Es kam noch schlimmer. Es war eine Herz-Zwei. Er hätte einen Flush gehabt, hätte er auf seinen Verstand gehört. Er hob die nächste Karte an. Noch eine Zwei.
Ausgezeichnet.
Wenigstens zwei Paare. Sein Herz vollführte einen kleinen Freudensprung, als er die nächste Karte anhob und angesichts der Pyramidenform Hoffnung schöpfte. Sein Herz schlug schneller.
Ruhig … ruhig … könnte eine Vier sein …
Er schloss die Augen, betete.
Ein Ass! Scheiße. Ein Full House. Auf die alten Eier war eben Verlass!

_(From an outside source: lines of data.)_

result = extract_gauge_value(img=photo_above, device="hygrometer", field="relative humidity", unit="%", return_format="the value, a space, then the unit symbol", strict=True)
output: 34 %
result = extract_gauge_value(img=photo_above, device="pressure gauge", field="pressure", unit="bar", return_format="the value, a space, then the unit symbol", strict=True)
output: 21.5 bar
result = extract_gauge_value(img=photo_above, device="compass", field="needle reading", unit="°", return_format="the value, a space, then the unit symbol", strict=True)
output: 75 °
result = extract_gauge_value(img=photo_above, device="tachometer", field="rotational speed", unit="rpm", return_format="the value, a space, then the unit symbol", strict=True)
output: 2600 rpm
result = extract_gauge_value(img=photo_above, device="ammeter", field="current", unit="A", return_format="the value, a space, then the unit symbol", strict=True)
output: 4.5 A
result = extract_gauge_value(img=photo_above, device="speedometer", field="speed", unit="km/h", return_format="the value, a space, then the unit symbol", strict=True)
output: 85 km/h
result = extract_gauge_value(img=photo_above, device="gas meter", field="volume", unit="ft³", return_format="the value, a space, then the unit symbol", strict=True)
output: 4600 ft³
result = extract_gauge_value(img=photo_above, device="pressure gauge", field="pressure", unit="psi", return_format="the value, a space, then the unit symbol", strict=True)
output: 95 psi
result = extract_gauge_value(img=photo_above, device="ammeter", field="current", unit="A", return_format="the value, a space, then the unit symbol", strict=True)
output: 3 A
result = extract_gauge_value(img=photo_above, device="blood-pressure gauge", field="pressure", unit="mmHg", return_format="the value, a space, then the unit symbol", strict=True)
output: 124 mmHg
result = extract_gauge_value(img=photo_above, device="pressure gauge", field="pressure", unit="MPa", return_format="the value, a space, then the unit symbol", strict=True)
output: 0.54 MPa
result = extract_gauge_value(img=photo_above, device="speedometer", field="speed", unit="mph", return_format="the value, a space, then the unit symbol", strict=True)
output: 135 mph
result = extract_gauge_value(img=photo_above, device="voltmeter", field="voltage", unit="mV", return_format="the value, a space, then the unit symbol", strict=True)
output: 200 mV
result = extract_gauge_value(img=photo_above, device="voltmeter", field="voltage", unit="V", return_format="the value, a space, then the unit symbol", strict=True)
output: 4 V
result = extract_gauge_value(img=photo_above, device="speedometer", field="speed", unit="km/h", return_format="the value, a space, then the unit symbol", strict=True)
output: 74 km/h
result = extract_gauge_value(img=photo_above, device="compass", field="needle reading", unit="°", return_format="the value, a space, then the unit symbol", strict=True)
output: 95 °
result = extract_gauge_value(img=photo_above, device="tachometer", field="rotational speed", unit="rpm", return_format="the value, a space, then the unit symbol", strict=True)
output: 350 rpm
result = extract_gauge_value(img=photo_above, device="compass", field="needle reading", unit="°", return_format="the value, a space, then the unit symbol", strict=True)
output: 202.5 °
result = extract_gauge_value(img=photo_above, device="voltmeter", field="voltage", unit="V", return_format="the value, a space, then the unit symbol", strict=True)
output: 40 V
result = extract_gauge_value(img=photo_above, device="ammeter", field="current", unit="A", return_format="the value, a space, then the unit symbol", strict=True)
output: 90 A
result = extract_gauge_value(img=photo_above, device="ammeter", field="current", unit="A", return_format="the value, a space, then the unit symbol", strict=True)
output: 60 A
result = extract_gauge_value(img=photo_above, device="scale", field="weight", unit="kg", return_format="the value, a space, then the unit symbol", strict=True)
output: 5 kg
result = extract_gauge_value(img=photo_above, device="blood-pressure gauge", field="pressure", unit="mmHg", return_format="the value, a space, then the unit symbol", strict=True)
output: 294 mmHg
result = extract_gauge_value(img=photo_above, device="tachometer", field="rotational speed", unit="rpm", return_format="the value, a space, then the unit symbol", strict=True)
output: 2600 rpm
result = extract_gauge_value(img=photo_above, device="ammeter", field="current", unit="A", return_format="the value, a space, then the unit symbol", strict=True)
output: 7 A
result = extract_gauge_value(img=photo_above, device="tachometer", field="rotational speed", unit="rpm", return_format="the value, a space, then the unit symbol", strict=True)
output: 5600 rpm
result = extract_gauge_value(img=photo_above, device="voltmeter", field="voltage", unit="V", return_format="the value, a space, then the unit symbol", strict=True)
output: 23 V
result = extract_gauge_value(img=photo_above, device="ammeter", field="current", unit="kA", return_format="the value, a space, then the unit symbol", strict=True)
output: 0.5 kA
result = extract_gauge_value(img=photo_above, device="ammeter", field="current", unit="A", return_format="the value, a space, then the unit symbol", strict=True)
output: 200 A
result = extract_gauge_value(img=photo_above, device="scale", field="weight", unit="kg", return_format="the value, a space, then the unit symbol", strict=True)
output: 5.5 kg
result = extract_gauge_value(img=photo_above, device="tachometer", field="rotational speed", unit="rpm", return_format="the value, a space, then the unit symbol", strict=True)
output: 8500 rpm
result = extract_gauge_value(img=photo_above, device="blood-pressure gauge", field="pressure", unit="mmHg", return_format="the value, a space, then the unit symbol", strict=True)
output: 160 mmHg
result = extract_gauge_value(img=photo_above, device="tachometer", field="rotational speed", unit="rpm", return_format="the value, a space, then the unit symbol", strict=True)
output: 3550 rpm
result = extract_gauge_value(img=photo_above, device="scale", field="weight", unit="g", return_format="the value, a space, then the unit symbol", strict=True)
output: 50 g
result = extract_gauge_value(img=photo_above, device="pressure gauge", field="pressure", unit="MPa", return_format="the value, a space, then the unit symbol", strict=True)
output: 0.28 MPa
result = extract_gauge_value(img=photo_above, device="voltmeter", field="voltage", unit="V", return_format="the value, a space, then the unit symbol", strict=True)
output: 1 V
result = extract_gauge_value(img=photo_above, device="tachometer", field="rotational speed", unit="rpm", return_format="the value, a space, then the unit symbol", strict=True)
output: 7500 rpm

    Karl mimte den Betrübten, um niemanden auf sein Blatt aufmerksam zu machen. Die Strategie ging voll in die Hose. Alle rochen den Braten und schoben hastig ihre Karten zusammen. Alle, außer Henry McGovern, ein Anwalt mit dem Ruf, vor Gericht und beim Poker stets gegen jede Wahrscheinlichkeit siegreich zu bleiben.
    »Ich glaube, du bluffst, Karl«, sagte McGovern und schob sich eine dicke kubanische Zigarre zwischen die nicht minder dicken Lippen. »Du bluffst doch, oder?«
    Karl zuckte die Achseln und lächelte. »Es gibt eine Möglichkeit, das rauszufinden, Henry. Aber es kostet dich was.«
    McGovern zündete die Zigarre an und schürzte die Lippen, dann blies er dicken, kobaltblauen Rauch in die Luft. »Ist gut, Karl. Deine zwanzig, plus … sagen wir … fünfzig.«
    Karl bemühte sich, eine ausdruckslose Miene zu wahren, während er sein Full House betrachtete. Langsam legte er die Karten weg. Schüttelte den Kopf. Betrachtete sein Geld. Sah dem grinsenden McGovern ins Gesicht.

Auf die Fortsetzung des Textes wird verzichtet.